§ Trecho selecionado:
══════════════════════════════

É como se a leitura dos contratos públicos — inobstante as transformações pelas quais vem passando o Direito Administrativo —, fosse feita através da lente original utilizada pela doutrina pátria desde a sua formação, considerando como característica essencial a presença de privilégios decorrentes da “participação da Administração com supremacia de poder”210. “Mudam os tempos, mudam as finalidades, mas permanece a eterna resistência da doutrina brasileira (com claríssimos reflexos na jurisprudência e na atuação dos órgãos de controle) em mudar também”211.
Esquece-se, todavia, que não existe “almoço grátis”, e que as cláusulas exorbitantes — e sua instabilidade inerente — poderão se traduzir em custos adicionais aos contratos212. Com isso, o que era para ser algo positivo, uma forma de assegurar certa flexibilidade para a atuação administrativa, pode vir a se configurar, de algum modo, um fator prejudicial desde a formação da relação contratual.
Foi por esse motivo, aliás, que se revisitou a teoria clássica dos contratos públicos no capítulo anterior desse trabalho. O esforço feito linhas acima buscou exatamente desmistificar certos paradigmas das contratações públicas, como o desequilíbrio inerente entre o contratante público e o privado. A intenção — que vem a se confirmar nesse ponto do estudo — foi demonstrar que essa assimetria na relação não faz parte da substância desses ajustes, não está na sua essência, e como tal pode ser reavaliada diante do caso concreto.
208 MARQUES NETO, Floriano Peixoto de Azevedo. A bipolaridade do Direito Administrativo e a sua superação. In: Contratos Públicos e Direito Administrativo. SUNDFELD, Carlos Ari; JURKSAITIS, Guilherme Jardim. São Paulo: Malheiros, 2015. p. 379.
209 Bilateralidade aqui entendida não como o número de partes envolvidas (os contratos são no mínimo formados por duas pessoas), mas como uma relação que transfere mutuamente direitos e obrigações entre as partes.
210 MEIRELLES, Hely Lopes. Direito administrativo brasileiro. 34ª ed. São Paulo: Malheiros, 2008. p. 197.
211 SCHIRATO, Vitor Rhein. Concessões de serviços públicos e investimentos em infraestrutura no Brasil: espetáculo ou realidade? In: SUNDFELD, Carlos Ari; JURKSAITIS, Guilherme Jardim. Contratos Públicos e Direito Administrativo. São Paulo: Malheiros, 2015. p. 143.

══════════════════════════════

§ Registros fornecidos:
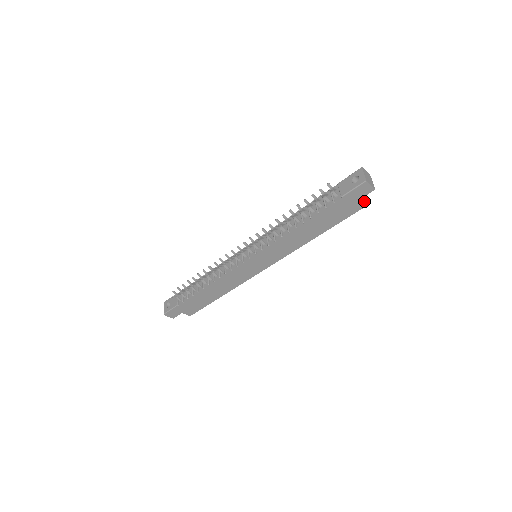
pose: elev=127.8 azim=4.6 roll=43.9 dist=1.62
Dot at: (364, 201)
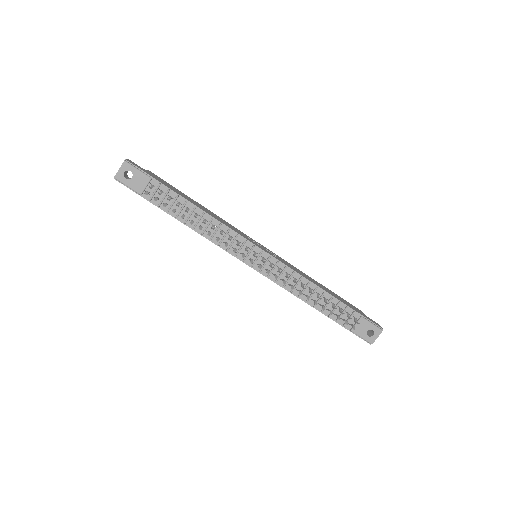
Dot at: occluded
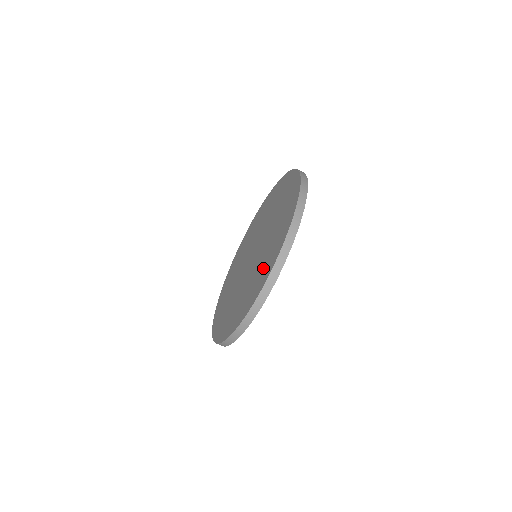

══════════════════════════════

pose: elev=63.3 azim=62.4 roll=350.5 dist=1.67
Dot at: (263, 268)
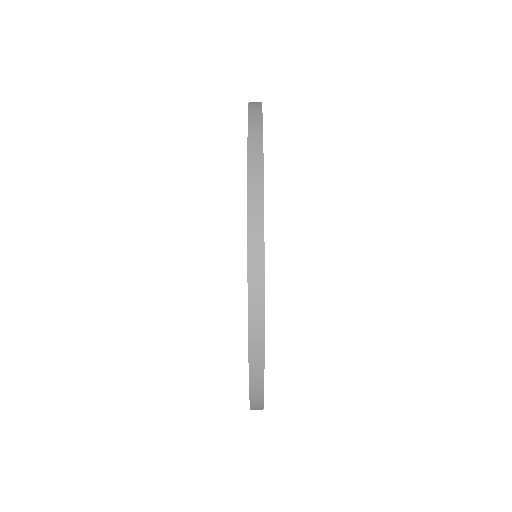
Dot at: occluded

══════════════════════════════

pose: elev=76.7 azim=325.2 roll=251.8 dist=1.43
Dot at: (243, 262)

══════════════════════════════

§ Instruções a seguir: Com base nas notas de rodapé do trecho sobre contratos públicos, liste todas as pessoas citadas como autores ou organizadores das obras referidas, sem repetir nomes e mantendo a grafia das referências.

§ Solução do problema:
- MARQUES NETO, Floriano Peixoto de Azevedo
- SUNDFELD, Carlos Ari
- JURKSAITIS, Guilherme Jardim
- MEIRELLES, Hely Lopes
- SCHIRATO, Vitor Rhein